> _Trecho para leitura_
• • • •

Sorocaba e Região

Rua inacabada gera transtornos e insegurança no Centro de Sorocaba

Ligação entre a Padre Luiz e Francisco Scarpa começou há três anos e a presença de usuários de drogas incomoda
Desapropriações pendentes dificultam o término da obra, diz a Prefeitura. Foto: Erick Pinheiro

Aberto praticamente há três anos para propiciar o alongamento da rua Saldanha da Gama até a rua Francisco Scarpa, o acesso existente entre as ruas Padre Luiz e Francisco Scarpa continua sendo motivo de reclamação para comerciantes e moradores daquela parte da região central. Segundo eles, ali há presença de usuários de drogas, ocorrências de furtos, e até mesmo danos causados aos imóveis por conta das demolições dos prédios desapropriados.

A situação de insegurança foi registrada pelo Jornal Cruzeiro do Sul em agosto de 2017 e, na ocasião, a Prefeitura informou que planejava o fechamento do acesso até que toda questão judicial pendente para o início das obras estivesse resolvida. Agora, porém, a Prefeitura optou por manter a via aberta.

• • • •

> _Dados_
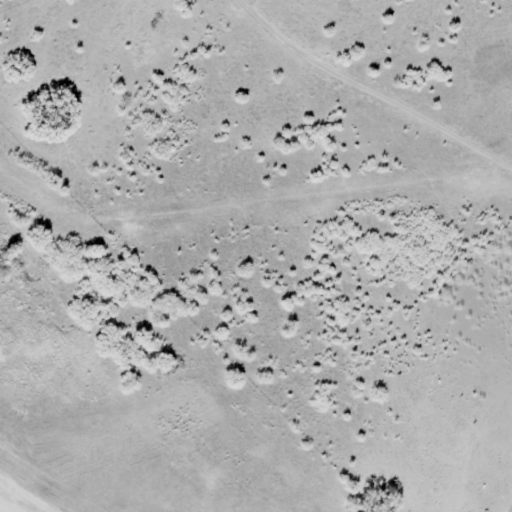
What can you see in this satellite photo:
road: (367, 86)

• • • •

> _Enunciado_
Liste todas as ruas mencionadas pelo nome na reportagem sobre a rua inacabada no Centro de Sorocaba. Os dados vêm de uma fonte diferente da reportagem.

> _Resposta_
Padre Luiz, Francisco Scarpa e Saldanha da Gama.